I actually didn't produce any of what she wanted (which was DOUBLED by the time I was leaving-- so they wanted me to do all this work, under her watchful eye, without my agreement or the actual person, my senior manager, asking me to do it, he told her to tell me wtf?) . She ran to my manager before coming to me as to why I kept declining her meeting during my last week. Petty, but I ignored her messages. I felt it was right to only give my manager about 1/4 of the work that I was actually handling because I felt he needed to see and now ACTUALLY DO all of what I was actually doing and what he was taking credit for since he thought it was so easy and a good booster for his career at the company. I was calm and collected the whole time. What stood out to me was that one of my contacts on a project was also leaving for another company, and they seemed to care more that HE said that they don't pay competitively at all and cared more about him leaving than me. Publicly, I was thanked for my service on the team in an emergency team meeting and I handled my offboarding by myself lol, sent a thank you note to everyone and those who were professional with me and then I was on to my next job.

From the amount of hits I got on LinkedIn from people I worked with in the time that I have moved on, I'm thinking people were shocked that I left. But you know, I kind of feel like because of that manager/the leadership, that team did it to themselves but I'm hoping my network who saw my good work and the relationship I built with them was worthwhile and respected.

I'm still working through the emotions of my leaving and grappling with going back (crazy right???) because some family members weren't happy I left and implied I'm not competent because I was only there for 2 years and should have stuck it out because I was just "feeling attacked." My new opportunity turned out to not be a match for me either, but I am entertaining other offers and interviews until I find my long term fit. I still need to work on allowing myself grace like you had advised to do; I'm a work in progress on that one. And I have to remember why I decided to leave.
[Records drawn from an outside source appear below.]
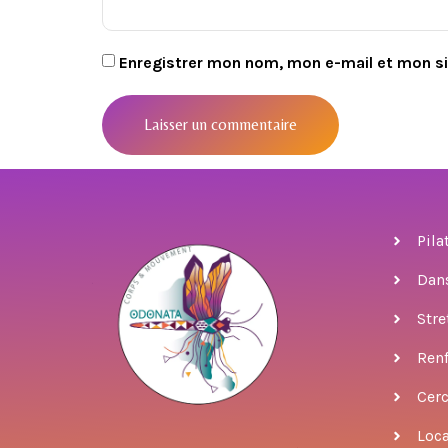
Enregistrer mon nom, mon e-mail et mon s
Pila
Dan
Stre
Ren
Cer
Loca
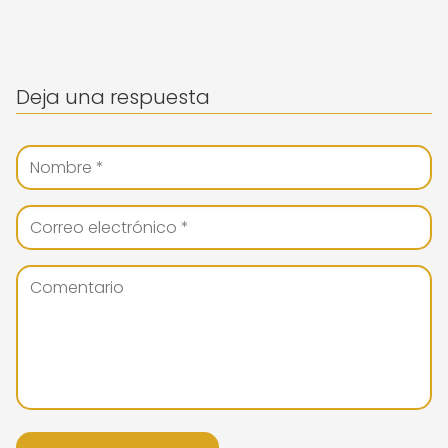
Deja una respuesta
[–]nomadzebra 14 points15 points  (0 children) | Copy Link

Following because i need help with similar

[–]heliodrome 3 points4 points  (0 children) | Copy Link

Stand up to a point. As you've done and that's all good. But if it looks like you're dealing with somebody personality disordered here and while they remain in the company, this situation will be toxic. Either they have to leave or you have to leave. If you stay, be very smart and dare I say manipulative on how you handle everything and you have to be smarter than them. And play smart and brilliant against dirty. The right people will understand. And indeed if you fight back you will be seen as an aggressor because rest assured the personality disordered guy acts different with everyone in the hierarchy, so they won't have the experience you are experiencing, so they won't know what you're talking about basically. Suss out very discreetly who your allies are in this whole charade, make friends and play smarter than everyone else.

You can kill a man, but you can't kill an idea.